Segment Open

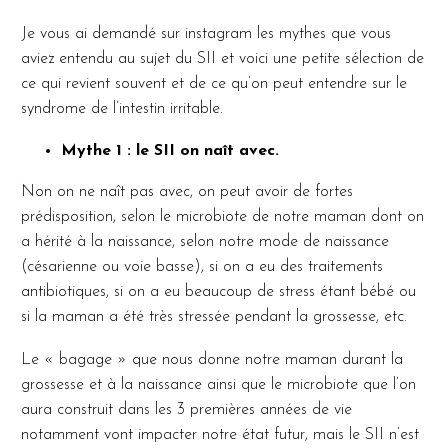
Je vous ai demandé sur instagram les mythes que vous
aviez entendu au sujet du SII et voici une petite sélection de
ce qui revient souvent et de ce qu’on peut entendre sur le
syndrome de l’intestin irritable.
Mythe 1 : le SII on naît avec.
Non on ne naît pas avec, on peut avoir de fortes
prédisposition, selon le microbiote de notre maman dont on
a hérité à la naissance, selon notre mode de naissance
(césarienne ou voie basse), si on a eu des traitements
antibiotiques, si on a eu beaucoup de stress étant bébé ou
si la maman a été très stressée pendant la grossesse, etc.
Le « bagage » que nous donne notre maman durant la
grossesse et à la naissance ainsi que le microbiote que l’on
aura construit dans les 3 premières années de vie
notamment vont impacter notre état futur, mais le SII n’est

Segment Closed
Segment Open

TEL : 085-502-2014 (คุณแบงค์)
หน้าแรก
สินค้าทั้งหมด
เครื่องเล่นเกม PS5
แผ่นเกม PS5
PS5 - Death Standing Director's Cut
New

Segment Closed

Request:
Set down again, word for word, the stretch of records from the line with "prédisposition, selon le" to the line with "notamment vont impacter", both of those lines included.

Solution:
prédisposition, selon le microbiote de notre maman dont on
a hérité à la naissance, selon notre mode de naissance
(césarienne ou voie basse), si on a eu des traitements
antibiotiques, si on a eu beaucoup de stress étant bébé ou
si la maman a été très stressée pendant la grossesse, etc.
Le « bagage » que nous donne notre maman durant la
grossesse et à la naissance ainsi que le microbiote que l’on
aura construit dans les 3 premières années de vie
notamment vont impacter notre état futur, mais le SII n’est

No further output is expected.